Records from a dataset
####################

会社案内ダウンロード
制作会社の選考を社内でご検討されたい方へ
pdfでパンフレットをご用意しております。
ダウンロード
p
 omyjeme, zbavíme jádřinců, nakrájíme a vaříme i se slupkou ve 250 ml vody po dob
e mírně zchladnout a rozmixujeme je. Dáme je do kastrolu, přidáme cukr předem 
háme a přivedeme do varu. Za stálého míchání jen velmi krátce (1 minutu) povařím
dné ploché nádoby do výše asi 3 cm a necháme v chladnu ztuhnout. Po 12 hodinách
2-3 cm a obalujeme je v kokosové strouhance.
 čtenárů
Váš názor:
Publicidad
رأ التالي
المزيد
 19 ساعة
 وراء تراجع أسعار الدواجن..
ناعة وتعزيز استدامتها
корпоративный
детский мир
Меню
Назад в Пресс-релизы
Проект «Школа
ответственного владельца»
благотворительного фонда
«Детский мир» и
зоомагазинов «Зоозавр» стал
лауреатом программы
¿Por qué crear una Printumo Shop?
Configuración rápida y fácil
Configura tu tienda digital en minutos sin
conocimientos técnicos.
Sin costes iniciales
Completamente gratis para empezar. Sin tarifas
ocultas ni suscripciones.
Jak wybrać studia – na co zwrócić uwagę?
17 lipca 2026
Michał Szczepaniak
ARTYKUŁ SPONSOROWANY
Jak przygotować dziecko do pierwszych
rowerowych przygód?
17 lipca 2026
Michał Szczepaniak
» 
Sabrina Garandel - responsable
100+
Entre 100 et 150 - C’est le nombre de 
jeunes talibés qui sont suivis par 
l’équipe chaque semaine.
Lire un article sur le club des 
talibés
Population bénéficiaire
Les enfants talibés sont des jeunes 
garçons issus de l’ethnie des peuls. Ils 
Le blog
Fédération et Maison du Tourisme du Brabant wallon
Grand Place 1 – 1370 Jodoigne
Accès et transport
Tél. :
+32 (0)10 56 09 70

####################

**EXERCISE**
Would you please write the entries out again in full, exactly as given?

**ANSWER SECTION**
会社案内ダウンロード
制作会社の選考を社内でご検討されたい方へ
pdfでパンフレットをご用意しております。
ダウンロード
p
 omyjeme, zbavíme jádřinců, nakrájíme a vaříme i se slupkou ve 250 ml vody po dob
e mírně zchladnout a rozmixujeme je. Dáme je do kastrolu, přidáme cukr předem 
háme a přivedeme do varu. Za stálého míchání jen velmi krátce (1 minutu) povařím
dné ploché nádoby do výše asi 3 cm a necháme v chladnu ztuhnout. Po 12 hodinách
2-3 cm a obalujeme je v kokosové strouhance.
 čtenárů
Váš názor:
Publicidad
رأ التالي
المزيد
 19 ساعة
 وراء تراجع أسعار الدواجن..
ناعة وتعزيز استدامتها
корпоративный
детский мир
Меню
Назад в Пресс-релизы
Проект «Школа
ответственного владельца»
благотворительного фонда
«Детский мир» и
зоомагазинов «Зоозавр» стал
лауреатом программы
¿Por qué crear una Printumo Shop?
Configuración rápida y fácil
Configura tu tienda digital en minutos sin
conocimientos técnicos.
Sin costes iniciales
Completamente gratis para empezar. Sin tarifas
ocultas ni suscripciones.
Jak wybrać studia – na co zwrócić uwagę?
17 lipca 2026
Michał Szczepaniak
ARTYKUŁ SPONSOROWANY
Jak przygotować dziecko do pierwszych
rowerowych przygód?
17 lipca 2026
Michał Szczepaniak
» 
Sabrina Garandel - responsable
100+
Entre 100 et 150 - C’est le nombre de 
jeunes talibés qui sont suivis par 
l’équipe chaque semaine.
Lire un article sur le club des 
talibés
Population bénéficiaire
Les enfants talibés sont des jeunes 
garçons issus de l’ethnie des peuls. Ils 
Le blog
Fédération et Maison du Tourisme du Brabant wallon
Grand Place 1 – 1370 Jodoigne
Accès et transport
Tél. :
+32 (0)10 56 09 70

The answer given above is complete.